MAURIZIO GALLORO INSPIRED BY THE LIGHT AND IMPRESSIONISM

Native from Saint-Jean-de-Maurienne, Maurizio Galloro, joined the workshop of Francesco Gallo, called "INIS" at the age of 10 years.
During fifteen years at his side, the Calabrian artist taught him to master the technique of oil painting, introduced him to the work of matter and of light, and immersed him in the universe of fine Arts.
 

Today in his own workshop, devoted to the oil painting, worked with a knife, Maurizio's paintings are fragments of history, "the path of [his] life."
His artworks are performed from a monochrome of tones, mainly resulting from a palette of gray, sometimes accented with touches of bright color.

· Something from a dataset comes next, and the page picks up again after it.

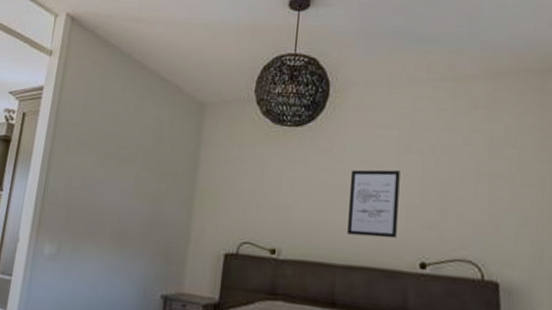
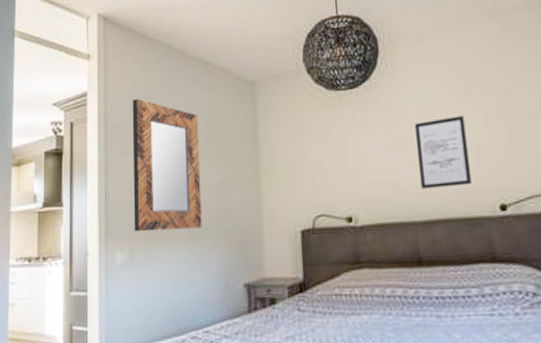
home mirror: none [65,100,146,235] -> present [132,98,202,232]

Freely figurative, they show us urban scenes, where the perspective, the matter and the light are omnipresent.
This work of composition, resolutely contemporary, is giving a full force to the created works of art.
Passionate about pictorial art, his influences are going from the Impressionist painters (second half of the nineteenth century) to the "Light Masters" that are, for him, Michelangelo Merisi Da Caravaggio known as Caravaggio (1571-1610), the English painter and engraver William Turner (1775-1851) and the contemporary artist Pierre Soulages (born in 1919).